Safety of bivalent human papillomavirus vaccine in the U.S. Vaccine Adverse Event Reporting System (VAERS), 2009-2017
Menée aux Etats-Unis à partir de l'analyse des rapports du "Vaccine Adverse Event Reporting System" concernant 241 personnes vaccinées sur la période 2009-2017, cette étude identifie les événements indésirables associés à un vaccin (Cervarix) contre les papillomavirus humains de type 16 et 18
Background : Human papillomavirus (HPV) vaccines prevent infection with oncogenic virus types. We analyzed reports to the U.S. Vaccine Adverse Event Reporting System (VAERS) of adverse events (AE) following bivalent HPV vaccine (2vHPV). Methods : We conducted descriptive analysis of 2vHPV reports, reviewed individual reports, calculated crude AE reporting rates, and conducted empirical Bayesian data mining. Results : Of 241 2vHPV reports, 158 were in females, 64 in males (2vHPV is approved for females only), and 19 with unknown sex; 95.8% were classified as non-serious.

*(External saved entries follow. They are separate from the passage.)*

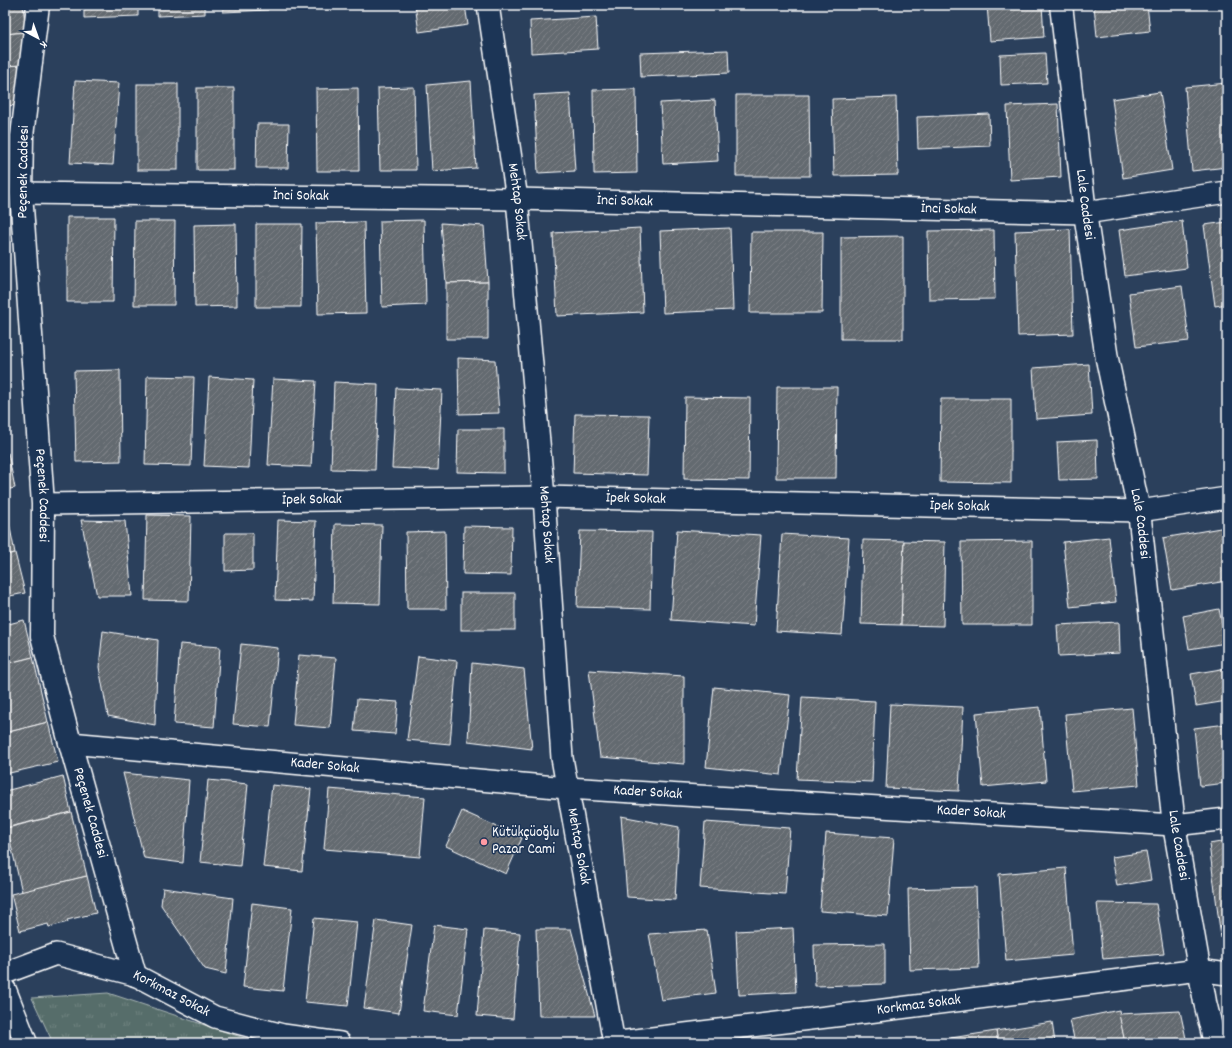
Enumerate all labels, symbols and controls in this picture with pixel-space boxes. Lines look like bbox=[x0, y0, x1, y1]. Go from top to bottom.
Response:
north arrow bbox=[18, 18, 58, 58]
text: K bbox=[36, 36, 50, 52]
street label: Peçenek Caddesi bbox=[12, 125, 36, 219]
street label: Mehtap Sokak bbox=[501, 162, 532, 242]
street label: Lale Caddesi bbox=[1069, 168, 1100, 242]
street label: İnci Sokak bbox=[273, 185, 329, 208]
street label: İnci Sokak bbox=[597, 190, 653, 213]
street label: İnci Sokak bbox=[921, 198, 977, 221]
street label: Peçenek Caddesi bbox=[28, 448, 54, 542]
street label: Mehtap Sokak bbox=[532, 485, 560, 564]
street label: Lale Caddesi bbox=[1124, 486, 1155, 560]
street label: İpek Sokak bbox=[606, 487, 666, 511]
street label: İpek Sokak bbox=[282, 489, 342, 512]
street label: İpek Sokak bbox=[930, 495, 990, 518]
street label: Kader Sokak bbox=[289, 752, 360, 780]
street label: Peçenek Caddesi bbox=[66, 765, 113, 861]
street label: Kader Sokak bbox=[613, 780, 683, 806]
street label: Kader Sokak bbox=[936, 800, 1006, 826]
street label: Mehtap Sokak bbox=[560, 806, 596, 887]
street label: Lale Caddesi bbox=[1161, 809, 1195, 883]
place label: Kütükçüoğlu Pazar Cami bbox=[492, 822, 559, 861]
marker: Kütükçüoğlu Pazar Cami bbox=[479, 837, 489, 847]
street label: Korkmaz Sokak bbox=[129, 965, 214, 1023]
street label: Korkmaz Sokak bbox=[875, 989, 962, 1022]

Dizziness, headache, nausea and injection site reactions were the most common symptoms. Crude AE reporting rates were 33.3 reports per 100,000 doses distributed overall, and 1.4 per 100,000 for serious reports. Empirical Bayesian data mining identified disproportional reporting for three types of medical errors; assessment indicated findings were likely driven by inadvertent 2vHPV use in males. Conclusions : We did not identify any new or unexpected safety concerns in our review of 2vHPV reports to VAERS.